* [Request]
Reproduce the entries from the start through the line containing "## Teaching Narrative", including both ends, and leave out the pictures.
======== Supplied entries ========
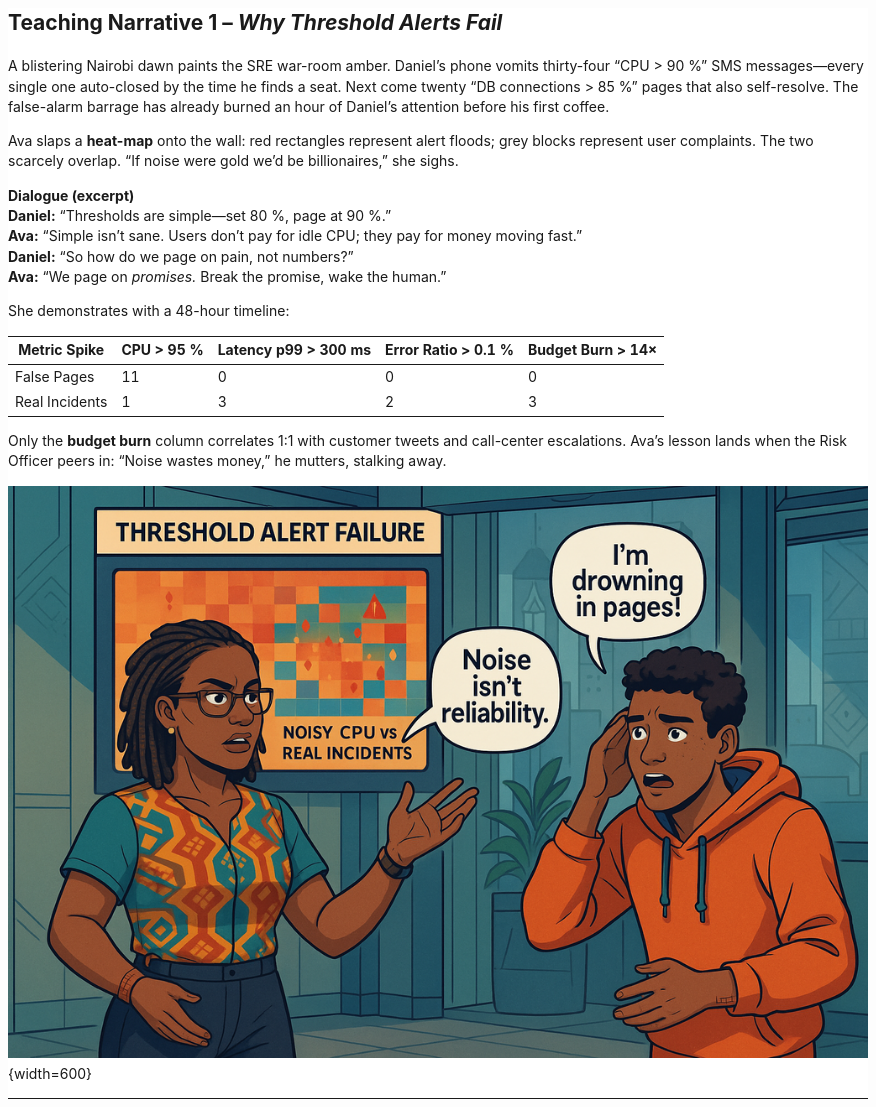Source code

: 
## Teaching Narrative 1 – *Why Threshold Alerts Fail*  

A blistering Nairobi dawn paints the SRE war-room amber. Daniel’s phone vomits thirty-four “CPU > 90 %” SMS messages—every single one auto-closed by the time he finds a seat. Next come twenty “DB connections > 85 %” pages that also self-resolve. The false-alarm barrage has already burned an hour of Daniel’s attention before his first coffee.

Ava slaps a **heat-map** onto the wall: red rectangles represent alert floods; grey blocks represent user complaints. The two scarcely overlap. “If noise were gold we’d be billionaires,” she sighs.

**Dialogue (excerpt)**  
**Daniel:** “Thresholds are simple—set 80 %, page at 90 %.”  
**Ava:** “Simple isn’t sane. Users don’t pay for idle CPU; they pay for money moving fast.”  
**Daniel:** “So how do we page on pain, not numbers?”  
**Ava:** “We page on *promises.* Break the promise, wake the human.”

She demonstrates with a 48-hour timeline:

| Metric Spike   | CPU > 95 % | Latency p99 > 300 ms | Error Ratio > 0.1 % | Budget Burn > 14× |
| -------------- | ---------- | -------------------- | ------------------- | ----------------- |
| False Pages    | 11         | 0                    | 0                   | 0                 |
| Real Incidents | 1          | 3                    | 2                   | 3                 |

Only the **budget burn** column correlates 1:1 with customer tweets and call-center escalations. Ava’s lesson lands when the Risk Officer peers in: “Noise wastes money,” he mutters, stalking away.

![Alt](images/ch07_p01_threshold_pain.png){width=600}

---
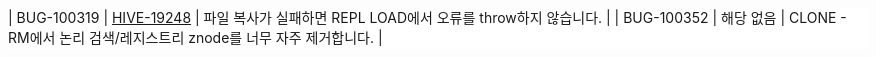 | BUG-100319             | [HIVE-19248](https://issues.apache.org/jira/browse/HIVE-19248)                                                                                                                                                                                                                                                                                                                                                                                                                                                                                                                                                                                                                                                                                                                                                                                                                                                                                                                                                                                                                                                                                                                                                                                                                                                                                                                                                                                                                                                                                                                                                                                                                                                                                                                                                                                                                                                                                                                                                                                             | 파일 복사가 실패하면 REPL LOAD에서 오류를 throw하지 않습니다.                                                                                              |
| BUG-100352             | 해당 없음                                                                                                                                                                                                                                                                                                                                                                                                                                                                                                                                                                                                                                                                                                                                                                                                                                                                                                                                                                                                                                                                                                                                                                                                                                                                                                                                                                                                                                                                                                                                                                                                                                                                                                                                                                                                                                                                                                                                                                                                                                                        | CLONE - RM에서 논리 검색/레지스트리 znode를 너무 자주 제거합니다.                                                                                  |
========
* [Answer to this exercise]
Source code

: 
## Teaching Narrative 1 – *Why Threshold Alerts Fail*  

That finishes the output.